Not only have great players won the Calder Cup, but outstanding coaches have also hoisted the AHL’s championship trophy. Hall of Famer Fred “Bun” Cook holds the distinction of being the only head coach to have won more than three Calder Cup championships, as he was able to hoist the Cup above his head on seven separate occasions. Barry Trotz, head coach of the Nashville Predators, served as an AHL coach for five years, capturing a Calder Cup Championship with the Portland Pirates. Carolina Hurricanes head coach Peter Laviolette guided the Providence Bruins to the Calder Cup crown in 1999. Atlanta’s Bob Hartley (Hershey, 1997) and Tampa Bay’s John Tortorella (Rochester, 1996) have also won a Calder Cup as an AHL head coach.

More than 100 players and coaches have won both the Calder Cup and Stanley Cup in their careers, including Andy Bathgate, Brian Engblom, Adam Graves, Doug Harvey, Martin Lapointe, Pete Mahovlich, Billy Smith and three-time Conn Smythe Trophy winner Patrick Roy.

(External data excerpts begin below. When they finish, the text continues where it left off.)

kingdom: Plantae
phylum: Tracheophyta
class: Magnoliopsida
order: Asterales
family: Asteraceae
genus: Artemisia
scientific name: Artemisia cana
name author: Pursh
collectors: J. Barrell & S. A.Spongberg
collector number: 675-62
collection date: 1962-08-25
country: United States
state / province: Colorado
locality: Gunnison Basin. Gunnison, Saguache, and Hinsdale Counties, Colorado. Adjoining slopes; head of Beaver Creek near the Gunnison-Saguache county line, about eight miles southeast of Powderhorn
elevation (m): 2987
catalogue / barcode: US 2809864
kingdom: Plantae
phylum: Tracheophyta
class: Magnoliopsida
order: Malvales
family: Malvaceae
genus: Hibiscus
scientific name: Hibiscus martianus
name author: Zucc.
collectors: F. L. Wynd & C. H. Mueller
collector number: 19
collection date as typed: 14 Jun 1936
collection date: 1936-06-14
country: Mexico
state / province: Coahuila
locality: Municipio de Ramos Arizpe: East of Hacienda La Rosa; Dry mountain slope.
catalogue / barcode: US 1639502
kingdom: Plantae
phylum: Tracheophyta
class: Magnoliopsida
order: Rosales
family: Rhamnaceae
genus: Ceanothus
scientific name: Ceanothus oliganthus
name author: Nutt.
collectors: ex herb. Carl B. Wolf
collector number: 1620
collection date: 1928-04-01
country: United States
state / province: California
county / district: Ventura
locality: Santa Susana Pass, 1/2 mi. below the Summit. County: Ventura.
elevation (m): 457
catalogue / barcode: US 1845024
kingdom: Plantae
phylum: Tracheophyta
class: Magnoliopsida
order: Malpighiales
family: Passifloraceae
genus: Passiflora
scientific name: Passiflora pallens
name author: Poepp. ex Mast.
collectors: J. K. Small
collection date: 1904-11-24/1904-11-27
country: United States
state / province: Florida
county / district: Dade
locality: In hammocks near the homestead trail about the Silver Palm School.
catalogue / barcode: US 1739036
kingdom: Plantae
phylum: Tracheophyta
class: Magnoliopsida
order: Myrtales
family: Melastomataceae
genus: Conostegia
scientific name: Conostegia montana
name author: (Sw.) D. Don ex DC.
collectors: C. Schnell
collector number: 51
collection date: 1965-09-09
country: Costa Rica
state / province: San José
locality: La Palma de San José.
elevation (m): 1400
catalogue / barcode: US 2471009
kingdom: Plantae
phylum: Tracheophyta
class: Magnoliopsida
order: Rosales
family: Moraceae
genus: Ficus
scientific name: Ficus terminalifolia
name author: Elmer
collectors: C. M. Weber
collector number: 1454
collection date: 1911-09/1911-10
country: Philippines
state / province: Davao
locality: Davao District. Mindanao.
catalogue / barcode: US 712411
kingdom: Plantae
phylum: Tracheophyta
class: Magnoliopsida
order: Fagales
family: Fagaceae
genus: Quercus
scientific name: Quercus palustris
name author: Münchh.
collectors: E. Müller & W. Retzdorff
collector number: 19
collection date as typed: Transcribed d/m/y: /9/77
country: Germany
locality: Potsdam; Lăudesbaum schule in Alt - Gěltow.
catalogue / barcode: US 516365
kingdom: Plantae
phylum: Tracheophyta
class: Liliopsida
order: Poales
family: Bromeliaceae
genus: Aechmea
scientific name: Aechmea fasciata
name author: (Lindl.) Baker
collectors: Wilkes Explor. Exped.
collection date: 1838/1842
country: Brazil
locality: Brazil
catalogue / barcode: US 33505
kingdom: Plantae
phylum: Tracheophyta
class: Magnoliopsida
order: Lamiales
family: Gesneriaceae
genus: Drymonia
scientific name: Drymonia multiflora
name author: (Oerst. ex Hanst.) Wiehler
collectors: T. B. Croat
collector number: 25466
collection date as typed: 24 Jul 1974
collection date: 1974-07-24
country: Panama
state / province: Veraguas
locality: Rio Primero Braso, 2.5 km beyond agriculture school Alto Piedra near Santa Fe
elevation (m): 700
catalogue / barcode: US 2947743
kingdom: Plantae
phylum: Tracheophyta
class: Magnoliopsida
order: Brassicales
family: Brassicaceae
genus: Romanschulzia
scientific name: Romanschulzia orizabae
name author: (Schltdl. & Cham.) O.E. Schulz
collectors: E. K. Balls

Calder Cup-winning teams have impacted significantly on the success of their NHL parent clubs. The Montreal Canadiens twice have won the Stanley Cup in the year following Calder Cup championships by their AHL affiliate. On three occasions an AHL club and their NHL affiliate won their respective championships in the same year. In 1976 and 1977, the Montreal Canadiens and their AHL affiliate, the Nova Scotia Voyageurs, won their respective League titles. More recently the 1995 Stanley Cup champion New Jersey Devils also had their AHL affiliate, the Albany River Rats, win the Calder Cup championship that same year.

Only one team has been able to win the Calder Cup in three consecutive years. The Springfield franchise, under the leadership of Hall of Famers Eddie Shore and Jack Butterfield, skated to Calder Cup championships in 1960, 1961 and 1962.

Last season, one of the most exciting Calder Cup Finals in history saw the Houston Aeros win their first AHL championship with a seven-game victory over the Hamilton Bulldogs. The Aeros played a league-record 15 one-goal decisions in the postseason, including a quadruple-overtime loss to Hamilton in Game 2 of the Finals, the longest game in AHL history. The Aeros finally clinched the title on the road in front of 17,428 fans at Copps Coliseum, the largest crowd ever to see an AHL playoff game.

In the 2003-04 season, 28 teams will once again compete for the Calder Cup. Houston will be looking to become the first team since the 1990-91 Springfield Indians to successfully defend their title, while the Toronto Roadrunners will be out to do what just six teams have done in league history: win the championship in their inaugural season.